* **Task item**
In the passage below on differentiation and well-being, write out the text from "The goal of" to "and physical well-being.".

╭─ Study text

Adopting these 4 principles of well-being into our lives can help us to live a more harmonious and rewarding existence. However, there is a fifth element I would add that can enhance our ability to live a more generous, resilient, attentive, and good life:
For each of us to tap into our inner strength and live in an “adult mode,” we must differentiate from negative past influences and programming that act as overlays on our behavior. We must identify and separate from unhealthy adaptations we’ve made in our past. These include destructive attitudes and unfavorable ways of seeing ourselves and our abilities as well as of viewing others and their shortcomings.
1. Separate from destructive attitudes that were directed toward us that we’ve internalized.
2. Differentiate from negative traits of parents and other influential caretakers.
3. Break free of old defenses that we built to cope with negative childhood events.
4. Develop our own value system and approach to life.
The goal of differentiation is to uncover the real you. It is a process designed to help us reveal our true wants and desires and separate from the less favorable familial and societal pressures that have shaped our psychological defenses. It helps us shed unneeded armor, mechanisms, and patterns of behavior we’ve built up that now prevent us from achieving these essential tasks for psychological and physical well-being.
While the process of differentiation may sound like it’s all about you, in truth, this focus on yourself isn’t selfish. It benefits everyone, because in being happier, more fulfilled individuals, we have more value to those around us. Enhancing self-understanding and self-compassion extends our understanding and compassion for others. Feeling good about ourselves allows us to be good to the people in our lives.
Like, generosity, resilience, attention, and goodness, differentiation provides a powerful lamplight on the pathway to well-being. It is a means of finding meaning and a method of fulfilling our unique destiny.
None of these principles seem to offer an overnight, quick fix to the challenges we all inevitably face, but they do reveal a way of living that can enhance our overall quality of life.

╰─
╭─ Entries supplied

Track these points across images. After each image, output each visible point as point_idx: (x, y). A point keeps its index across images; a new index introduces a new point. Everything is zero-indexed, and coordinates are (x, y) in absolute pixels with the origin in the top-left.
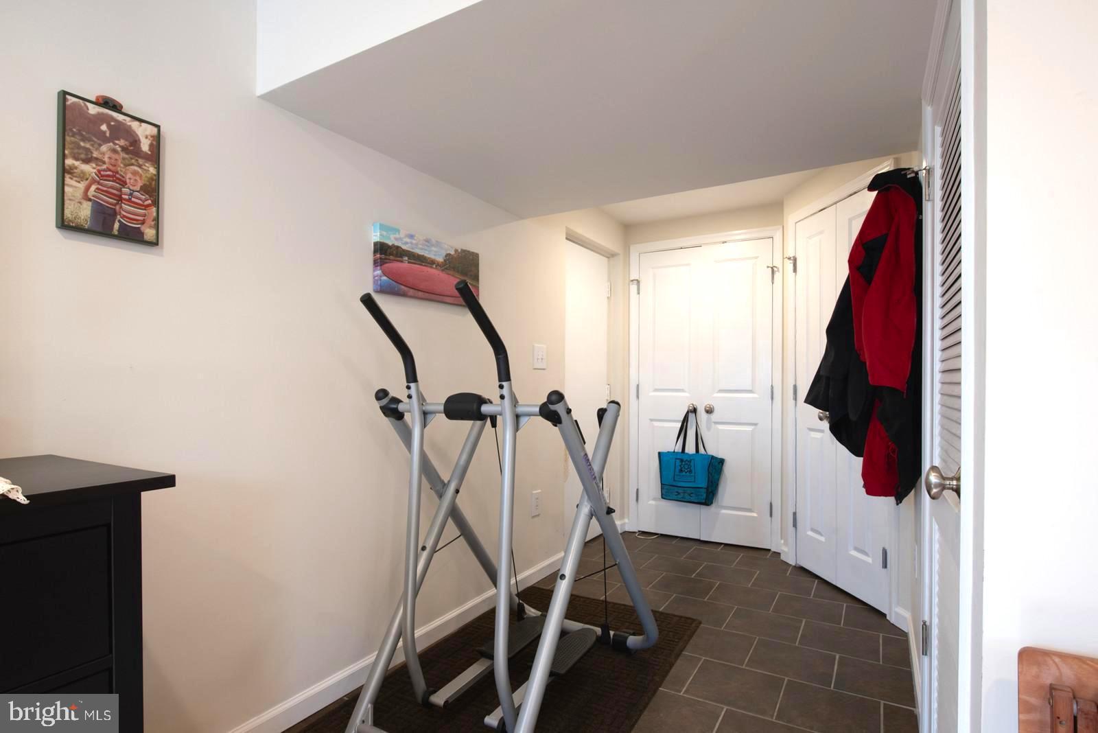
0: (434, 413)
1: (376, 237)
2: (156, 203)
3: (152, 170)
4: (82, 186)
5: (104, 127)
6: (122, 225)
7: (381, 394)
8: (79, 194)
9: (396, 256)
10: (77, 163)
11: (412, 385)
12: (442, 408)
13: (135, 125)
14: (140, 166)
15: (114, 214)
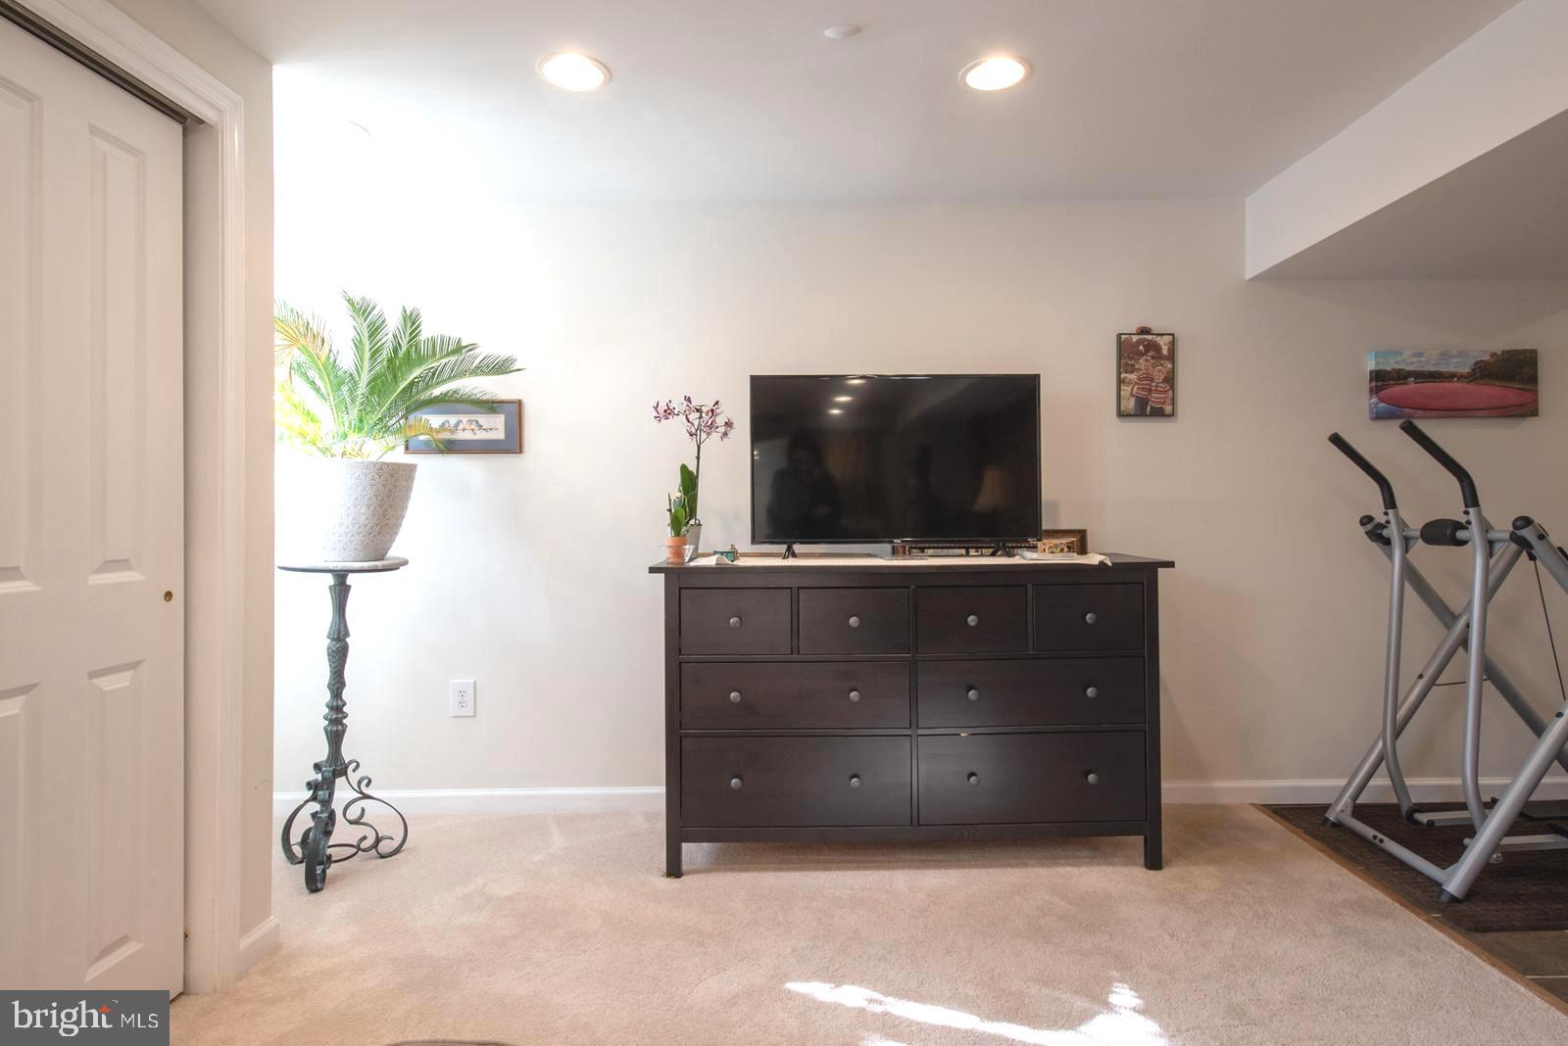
0: (1413, 538)
1: (1371, 365)
2: (1173, 388)
3: (1170, 366)
4: (1129, 389)
5: (1141, 347)
6: (1152, 407)
7: (1365, 520)
8: (1128, 394)
9: (1398, 379)
10: (1127, 375)
11: (1390, 511)
12: (1418, 534)
13: (1158, 339)
14: (1162, 365)
15: (1148, 400)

╰─

* **Task output**
The goal of differentiation is to uncover the real you. It is a process designed to help us reveal our true wants and desires and separate from the less favorable familial and societal pressures that have shaped our psychological defenses. It helps us shed unneeded armor, mechanisms, and patterns of behavior we’ve built up that now prevent us from achieving these essential tasks for psychological and physical well-being.